Fact – It is difficult for drivers to see a pedestrian dressed in white or bright clothing soon enough to be able to stop for him/her. The best way to be seen at night is by wearing reflective clothing and by carrying a flashlight.

Myth – Vehicles are bigger and faster than pedestrians so they always have the right-of-way.

Fact – Because a motor vehicle has the potential (due to size and speed) to cause such serious and fatal injuries to a pedestrian, a motorist has the greater responsibility. A motor vehicle must yield to any pedestrian in a crosswalk (marked or unmarked). In fact, Utah Code (41-6a-1006) states that a motorist must always exercise due care to avoid colliding with a pedestrian, regardless of the situation.


Myth – Speed limits are just suggestions.

Fact – Speeding is the primary cause in 32% of all fatal motor vehicle crashes (NHTSA).Going the speed limit vs. just five miles an hour over the speed limit means the difference of being able to stop for a young child that darts out into the street vs. hitting and killing the child.

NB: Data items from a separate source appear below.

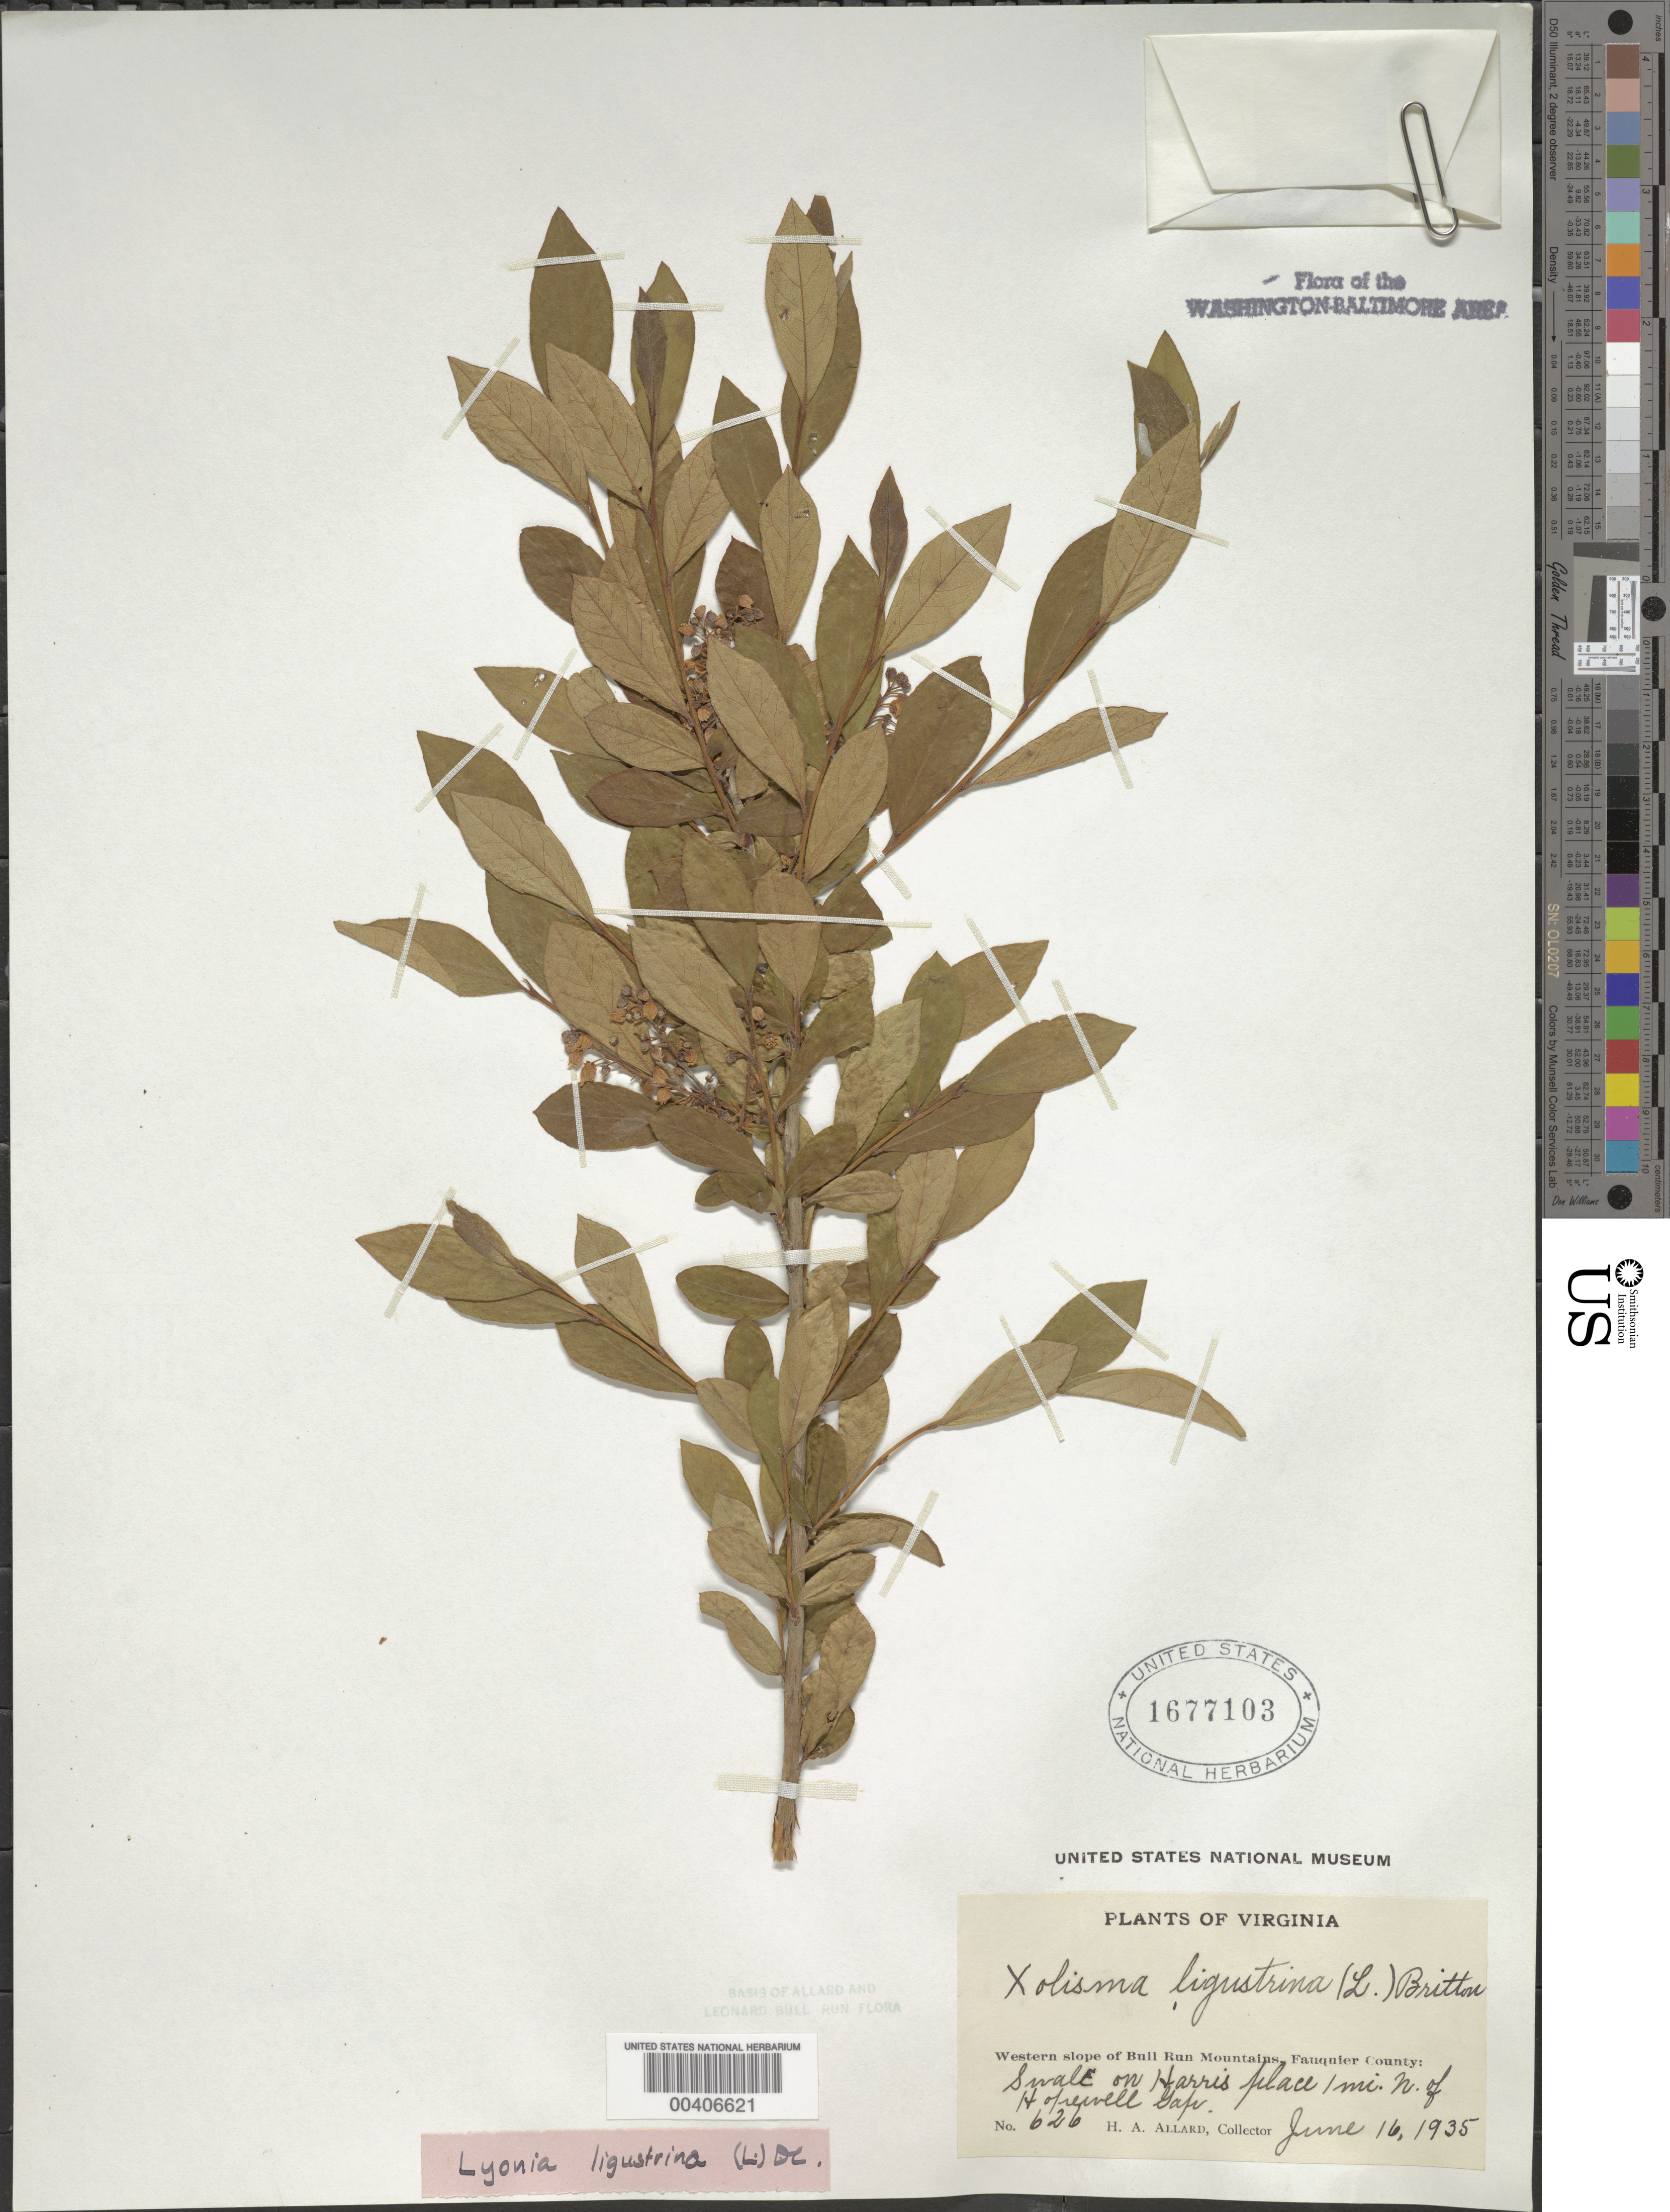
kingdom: Plantae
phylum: Tracheophyta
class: Magnoliopsida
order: Ericales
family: Ericaceae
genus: Lyonia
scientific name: Lyonia ligustrina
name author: (L.) DC.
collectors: H. A. Allard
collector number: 626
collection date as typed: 16 Jun 1935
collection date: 1935-06-16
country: United States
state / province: Virginia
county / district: Fauquier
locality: North of Hopewell Gap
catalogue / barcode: US 1677103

Myth – Pedestrians can only cross the street where painted crosswalks exist.

Fact – Pedestrians have the right-of-way when crossing at a location where a crosswalk exists (marked or unmarked), but a pedestrian can cross the street at any location, unless specifically prohibited. However, if a pedestrian is crossing at a location where a crosswalk does not exist, the pedestrian has the duty to yield to motor vehicle traffic.